McHugh made only one appearance in the documentary, but the moment captures him doing what he loves best: individual coaching, in this case with last season's top scorer, prolific Irish striker Leanne Kiernan.

McHugh's words

“I like that type of coaching because it’s more personal,” the former Newcastle United youth coach tells. What I say to the players is: ‘I’m here to help you but if you want to do something specific, think about it, we’ll talk about it and we’ll come up with a session to get the best possible outcome."

“It could be Leanne, Missy Bo [Kearns], Razza [Rhiannon Roberts], I don’t mind, I’m just here to make them all better players. And if Matt, myself or Amber can make them better players, then that helps the team. It gives everybody a clear idea how we’re going to play in and out of possession, and in transition.

“The players and the staff were all so close last season, we had that relationship with them and there was no animosity. The players that we brought in fitted in straight away, which is thanks to the players who were already there, and the staff as well.

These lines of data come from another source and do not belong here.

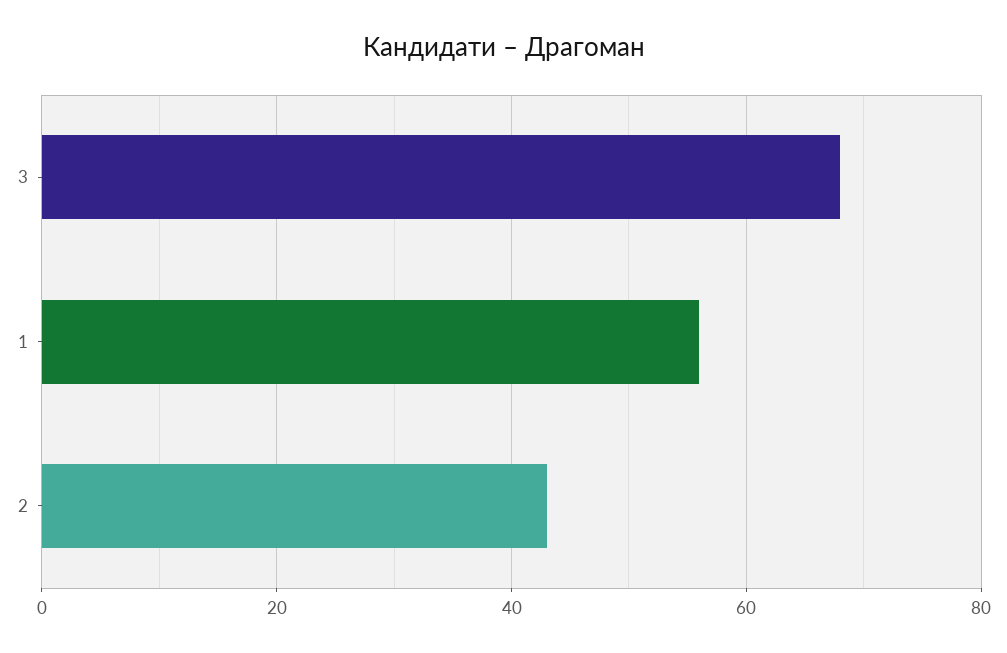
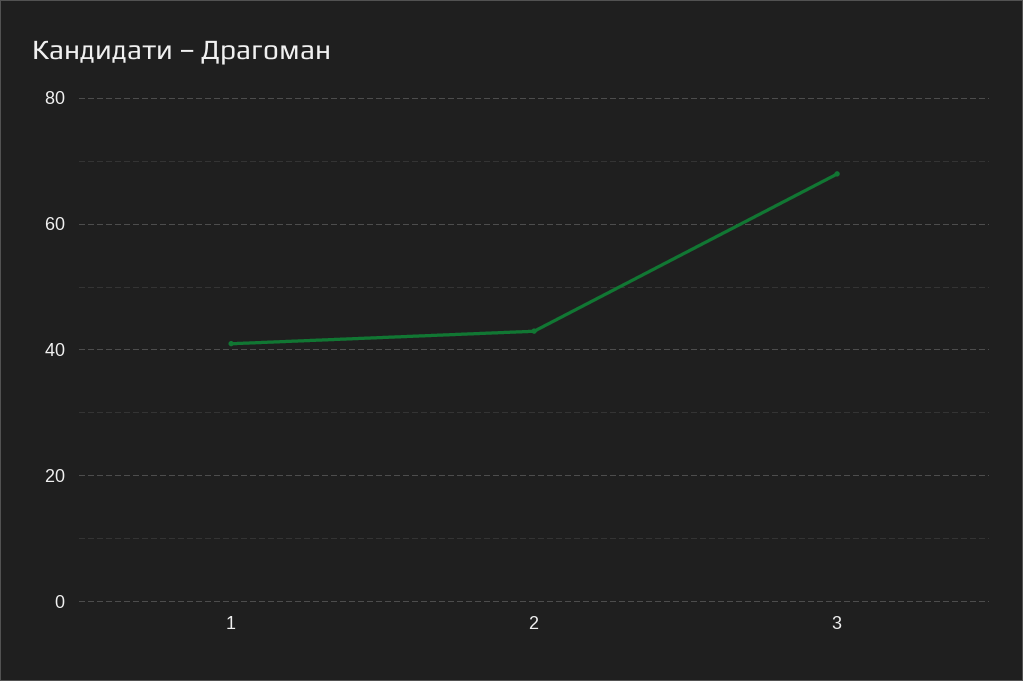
  {
    "3": 70,
-   "1": 55,
+   "1": 40,
    "2": 45
  }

“We had a plan and we stuck to it the whole way through the season and got that final reward. People say it was a breeze for us, but it wasn’t. There were times when we drew and the other teams won, then the gap got smaller, so the pressure was always on.

“Teams changed how they played against us so we also had to know how to break open a low block. It’s a process, and you have to follow that process all the way through.”